Virgina thrifts could soon become hot properties.

On July 1 full interstate banking goes into effect in the state, and analysts expect an increase in thrift acquisitions.

"The buyers are there," said Merrill H. Ross, a senior financial services analyst with Wheat First Butcher Singer Inc., Richmond. "Thrifts... look like a good value."

Ms. Ross sees North Carolina's First Union Corp. and two Richmond-based companies -- Crestar Financial Corp. and Signet Banking Corp. -- shoring up market share by buying thrifts. That way they can protect their franchises from banks outside the southeastern banking compact.

Now's a good time to act, because thrifts in Virginia are a steal. Publicly held Virginia thrifts followed by Wheat First trade at just 92% of book value, well below the ratios for all thrifts (107%) and banks (156%) it follows. So banks can expand a franchise and build their deposit base relatively cheaply. Also, banks can cross-sell to newly acquired thrift customers and "really ramp up the revenues," Ms. Ross said.

"I don't think the big banks are looking for those [thrifts] with loan origination capability," said Celia Martin, a research analyst with Friedman, Billings, Ramsey & Co., a Washington-based brokerage and investment banking firm. "What they need is a deposit base."

Prime Candidates

Analysts say likely targets include Arlington-based Columbia First Bank; Ameribanc Savings Bank, Annandale; Virginia Beach Federal Savings Bank; and Cenit Bank, Norfolk.

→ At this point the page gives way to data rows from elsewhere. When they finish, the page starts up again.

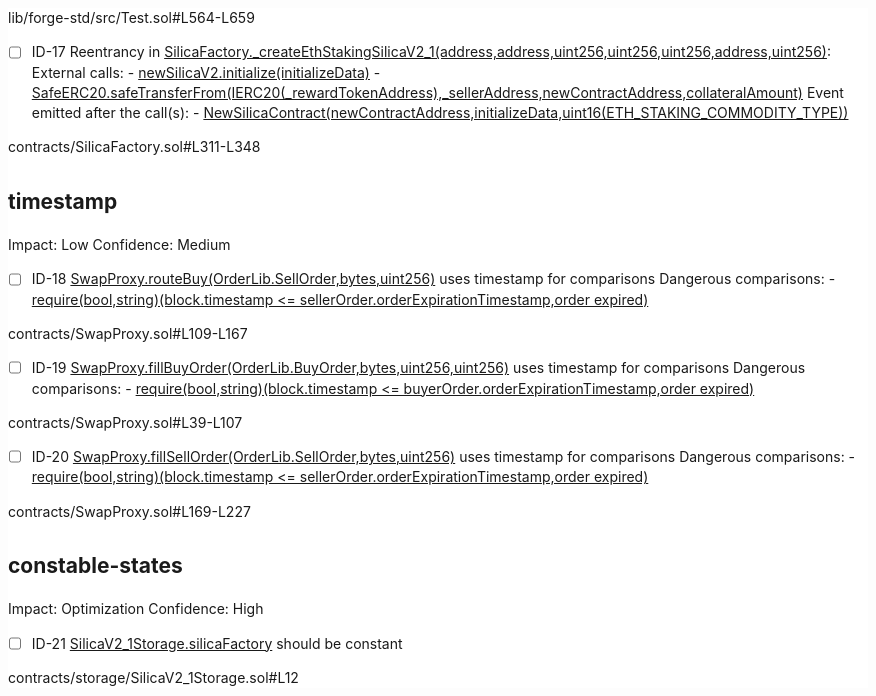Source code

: lib/forge-std/src/Test.sol#L564-L659


 - [ ] ID-17
Reentrancy in [SilicaFactory._createEthStakingSilicaV2_1(address,address,uint256,uint256,uint256,address,uint256)](contracts/SilicaFactory.sol#L311-L348):
        External calls:
        - [newSilicaV2.initialize(initializeData)](contracts/SilicaFactory.sol#L342)
        - [SafeERC20.safeTransferFrom(IERC20(_rewardTokenAddress),_sellerAddress,newContractAddress,collateralAmount)](contracts/SilicaFactory.sol#L343)
        Event emitted after the call(s):
        - [NewSilicaContract(newContractAddress,initializeData,uint16(ETH_STAKING_COMMODITY_TYPE))](contracts/SilicaFactory.sol#L345)

contracts/SilicaFactory.sol#L311-L348


## timestamp
Impact: Low
Confidence: Medium
 - [ ] ID-18
[SwapProxy.routeBuy(OrderLib.SellOrder,bytes,uint256)](contracts/SwapProxy.sol#L109-L167) uses timestamp for comparisons
        Dangerous comparisons:
        - [require(bool,string)(block.timestamp <= sellerOrder.orderExpirationTimestamp,order expired)](contracts/SwapProxy.sol#L125)

contracts/SwapProxy.sol#L109-L167


 - [ ] ID-19
[SwapProxy.fillBuyOrder(OrderLib.BuyOrder,bytes,uint256,uint256)](contracts/SwapProxy.sol#L39-L107) uses timestamp for comparisons
        Dangerous comparisons:
        - [require(bool,string)(block.timestamp <= buyerOrder.orderExpirationTimestamp,order expired)](contracts/SwapProxy.sol#L52)

contracts/SwapProxy.sol#L39-L107


 - [ ] ID-20
[SwapProxy.fillSellOrder(OrderLib.SellOrder,bytes,uint256)](contracts/SwapProxy.sol#L169-L227) uses timestamp for comparisons
        Dangerous comparisons:
        - [require(bool,string)(block.timestamp <= sellerOrder.orderExpirationTimestamp,order expired)](contracts/SwapProxy.sol#L180)

contracts/SwapProxy.sol#L169-L227


## constable-states
Impact: Optimization
Confidence: High
 - [ ] ID-21
[SilicaV2_1Storage.silicaFactory](contracts/storage/SilicaV2_1Storage.sol#L12) should be constant 

contracts/storage/SilicaV2_1Storage.sol#L12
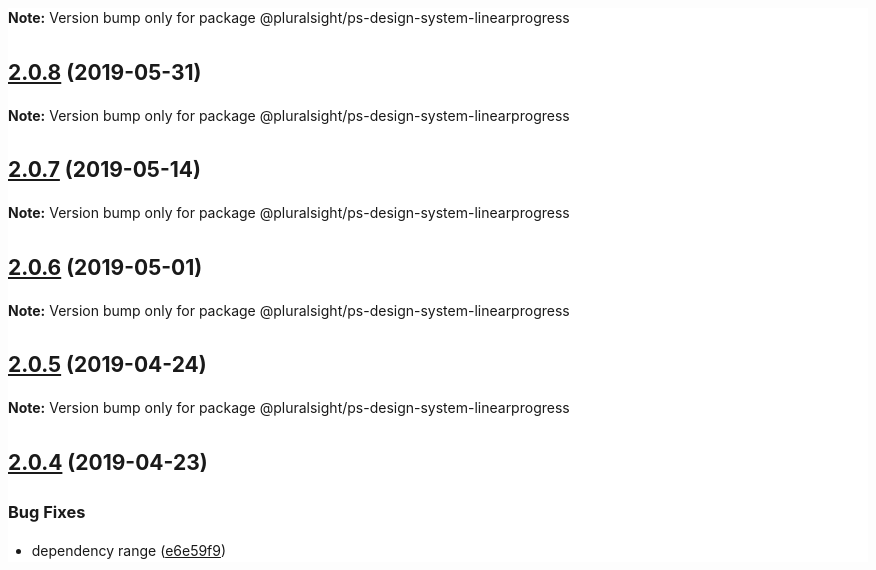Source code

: **Note:** Version bump only for package @pluralsight/ps-design-system-linearprogress





## [2.0.8](https://github.com/pluralsight/design-system/compare/@pluralsight/ps-design-system-linearprogress@2.0.7...@pluralsight/ps-design-system-linearprogress@2.0.8) (2019-05-31)

**Note:** Version bump only for package @pluralsight/ps-design-system-linearprogress





## [2.0.7](https://github.com/pluralsight/design-system/compare/@pluralsight/ps-design-system-linearprogress@2.0.6...@pluralsight/ps-design-system-linearprogress@2.0.7) (2019-05-14)

**Note:** Version bump only for package @pluralsight/ps-design-system-linearprogress





## [2.0.6](https://github.com/pluralsight/design-system/compare/@pluralsight/ps-design-system-linearprogress@2.0.5...@pluralsight/ps-design-system-linearprogress@2.0.6) (2019-05-01)

**Note:** Version bump only for package @pluralsight/ps-design-system-linearprogress





## [2.0.5](https://github.com/pluralsight/design-system/compare/@pluralsight/ps-design-system-linearprogress@2.0.4...@pluralsight/ps-design-system-linearprogress@2.0.5) (2019-04-24)

**Note:** Version bump only for package @pluralsight/ps-design-system-linearprogress





## [2.0.4](https://github.com/pluralsight/design-system/compare/@pluralsight/ps-design-system-linearprogress@2.0.3...@pluralsight/ps-design-system-linearprogress@2.0.4) (2019-04-23)


### Bug Fixes

* dependency range ([e6e59f9](https://github.com/pluralsight/design-system/commit/e6e59f9))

Columbia First's stock has been surging. In one two-session period a week ago, it jumped nearly 20%. But it's not because the thrift may be a target, said Thomas Schaefer, president and chief executive. He attributed the uptick to strong earnings and the fact that so few shares -- about 60% -- are held by the public. The rest are held by management. Ms. Ross thinks Columbia First, the state's largest thrift with $2.5 billion in assets and 33 branches in Virginia, Maryland, and Washington, D.C., would make a nice fit for First Fidelity Bancorp., Lawrenceville, N.J., or PNC Bank Corp., Pittsburgh. "[Such banks] might view this as gaining a foothold in a very attractive market," she said. "We think it's a pretty strong candidate for consolidation."